Every “Texas Chainsaw Massacre” (TCM) movie is terrible. Spanning from the original to the 2022 Netflix release and taking a tiny reprieve for “Texas Chainsaw Massacre 2” (1986), which is arguably watchable, the series has always been awful. I state this to be clear that I came into “Texas Chainsaw Massacre” (2022) from a place of unrelenting anger and cynicism. My review may thus be overly harsh.
This “Halloween Kills” lookalike follows a group of young people, 40 years after the original massacre took place, as they attempt to gentrify a rundown Texan town. That is genuinely the plot. Five Gen Z/Millennials buy an entire town in order to sell it to influencer chefs but then Leatherface kills them all. Any further facade of plot or character was utterly contrived and despicably underwritten. But that is not what matters in this criticism. No “TCM” movie has ever claimed to be driven by anything other than violence and mindless entertainment. Audiences who, for some ungodly reason, enjoy this series, do not enjoy it for its thoughtful character studies and low concept structure. They enjoy watching the big man with a spooky gross face chainsaw a screaming half-naked woman whose name was maybe said once.
Despite my biases, I am a slasher fan, so I do understand what makes these movies entertaining. The key is in the creativity. Which, in all honesty, “TCM” (2022), the eighth iteration, had a bit of. The original “TCM” (1974) was, in many ways, the original 70s slasher, and thus the basis for the more famous 80s slashers. No “TCM” (1974) means no Freddie, Jason, Michael or Chucky. The original had a clear directorial vision. It reveled in grime and sleaziness. It was a true grindhouse picture made by lovers of the widely dismissed and scorned genre, in order to make its audience uncomfortable as well as terrified. I respect the original and appreciate its importance in a genre I hold so dearly, but the sadistic levels of sexism and ableism throughout make it unwatchable. “TCM” (2022) is not ableist or sexist, but it also does not have any apparent directorial vision nor the saving charms or inspiring nature of an authentically low-budget sleazy slasher.

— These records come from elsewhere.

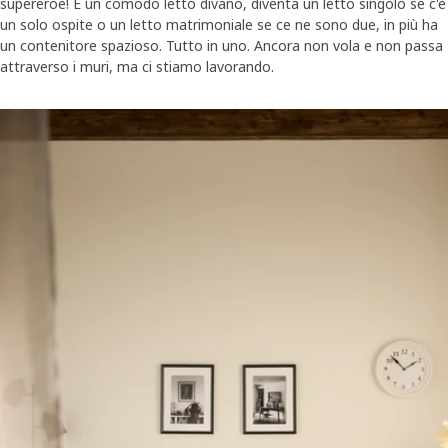
supereroe! È un comodo letto divano, diventa un letto singolo se c'è
un solo ospite o un letto matrimoniale se ce ne sono due, in più ha
un contenitore spazioso. Tutto in uno. Ancora non vola e non passa
attraverso i muri, ma ci stiamo lavorando.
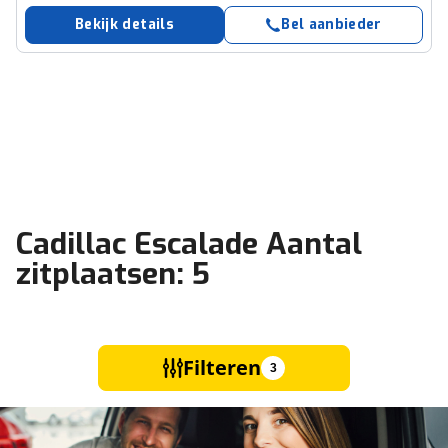
Bekijk details
Bel aanbieder
Cadillac Escalade Aantal
zitplaatsen: 5
Filteren
3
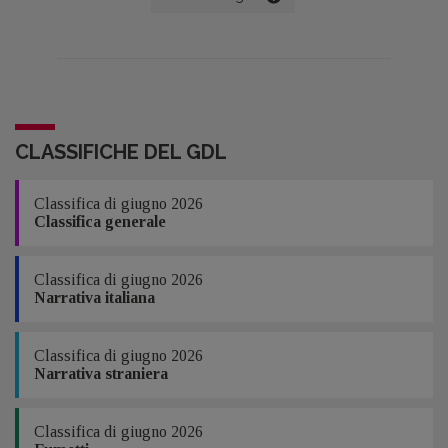
dropped away. I am in control of my
manuscript. I am in control of my cover. I
am in control of the entire process, and as
the creator of the work, I've got to think
that's the way it should be» (Brett Battles,
jakonrath.blogspot.com, 7 aprile 2011). Le
parole di Brett Battles esprimono
l’atteggiamento di una nuova generazione
di autori anglofoni che prefigurano – e
intendono interpretare – un vero e proprio
CLASSIFICHE DEL GDL
cambio di paradigma per l’editoria.
Classifica di giugno 2026
Classifica generale
Classifica di giugno 2026
Narrativa italiana
Classifica di giugno 2026
Narrativa straniera
Classifica di giugno 2026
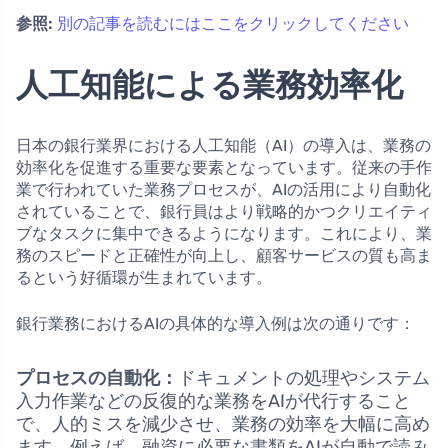
参照:
別の記事を読むにはここをクリックしてください
人工知能による業務効率化
日本の銀行業界における人工知能（AI）の導入は、業務の
効率化を促進する重要な要素となっています。従来の手作
業で行われていた業務プロセスが、AIの活用により自動化
されていることで、銀行員はより戦略的かつクリエイティ
ブなタスクに集中できるようになります。これにより、業
務のスピードと正確性が向上し、顧客サービスの質も高ま
るという好循環が生まれています。
銀行業務におけるAIの具体的な導入例は次の通りです：
プロセスの自動化：
ドキュメントの処理やシステム
入力作業などの反復的な業務をAIが代行すること
で、人的ミスを減少させ、業務の効率を大幅に高め
ます。例えば、融資に必要な書類をAIが自動で読み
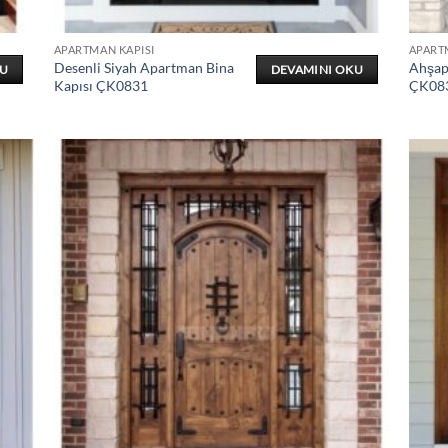
APARTMAN KAPISI
APART
Desenli Siyah Apartman Bina
Ahşap
KU
DEVAMINI OKU
Kapısı ÇK0831
ÇK08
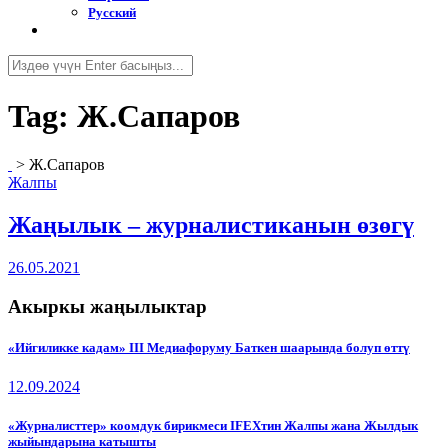
Русский
Tag:
Ж.Сапаров
>
Ж.Сапаров
Жалпы
Жаңылык – журналистиканын өзөгү
26.05.2021
Акыркы жаңылыктар
«Ийгиликке кадам» III Медиафоруму Баткен шаарында болуп өттү
12.09.2024
«Журналисттер» коомдук бирикмеси IFEXтин Жалпы жана Жылдык
жыйындарына катышты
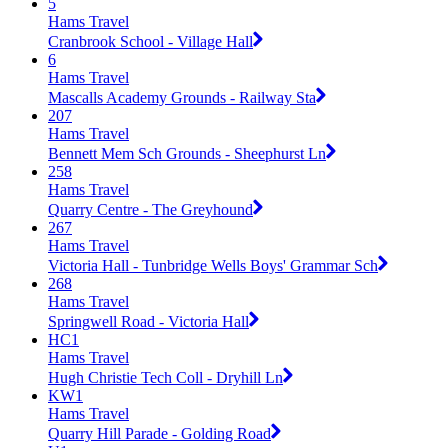
5
Hams Travel
Cranbrook School - Village Hall
6
Hams Travel
Mascalls Academy Grounds - Railway Sta
207
Hams Travel
Bennett Mem Sch Grounds - Sheephurst Ln
258
Hams Travel
Quarry Centre - The Greyhound
267
Hams Travel
Victoria Hall - Tunbridge Wells Boys' Grammar Sch
268
Hams Travel
Springwell Road - Victoria Hall
HC1
Hams Travel
Hugh Christie Tech Coll - Dryhill Ln
KW1
Hams Travel
Quarry Hill Parade - Golding Road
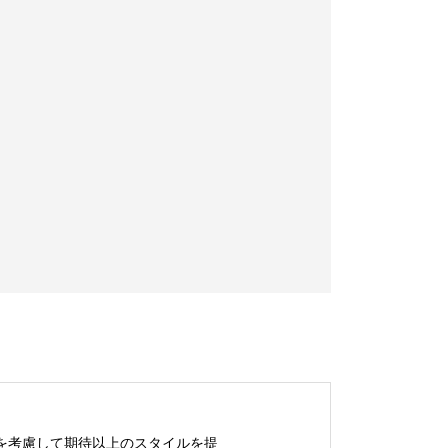
を考慮して期待以上のスタイルを提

All this Netflix release has going for it is gore—a lot of gore used in ways not often seen. Directors like Ari Aster have normalized sitting in images of unfiltered body horror and yet still, the vast majority of low-brow high-budget horror shy away from it, either because of a lack of imagination or fear of polarizing their audience. They may show a stab wound and blood pouring out of a victim’s mouth, but few have the braves or facial prosthetic ability to show a skinless face, a mouth doubled in length via sharp instrument or even a beheading. “TCM” (2022) was not afraid. Chainsaws do not result in neat pretty deaths, and heads with the faces cut off, equally staples of the series, are nasty. A lot of people die in this movie, often in quick succession, and for a film that otherwise does not have a unique or inventive bone in its body, these deaths occurred in ways rarely seen. They were simultaneously quick, violent and well thought out. No matter how painful and asinine the rest of “TCM” (2022) may be, it showed gore not just often but imaginatively, in both methods of kill and bodily mutilation.
Any fans, or begrudging viewers, of the past “TCM” films, will be confused to scrub through this supposed sequel and find no mention of the Sawyer family. The Sawyer family, or the Hewitt family in the early 2000s “TCM” remake, are the cannibalistic extended family of Leatherface. They are integral to the premise and horror of the past movies. At first, the original movies present Leatherface as a singular evil force, but it slowly becomes clear his insidious intentions span a dangerously large group of people. The protagonists are surrounded by the Sawyer family, and gruesome death begins to feel inevitable. It is terrifying. But the Sawyers were not in “TCM” (2022). Leatherface’s entire established backstory was changed and replaced with nothing of substance. The unstoppable murderous force really is just him, a human man. Leatherface and the Sawyers have been minimized into every other human slasher. They have become another Michael Myers clone.
A further similarity between this film and the newer films in the “Halloween” franchise is its feckless attempt at morality. “TCM” (2022) managed the most inarticulate, muddled, insensitive anti-gun violence message I have ever seen. The only reason I have any confidence this was in fact the intended message, as it gets utterly forgotten and even undermined about halfway through the movie when guns are shown to be the only thing that can fight off Leatherface, is the youngest character, Lila (Elsie Fisher), is a survivor of a school shooting. She is shown early in the movie having traumatic flashbacks at the sight of a gun, but by the end, she wields one without much thought. Still, the director insists he made an anti-gun violence movie. When dealing with a topic as real and somber as school shootings, one must tread so carefully in order to not end up using the deaths of dozens of teenagers as shock value. “TCM” (2022) had no such grace.
This film was unpleasant, senseless and bad for the series as a whole, but it was entertaining and gorey enough to be worth a hate-watch.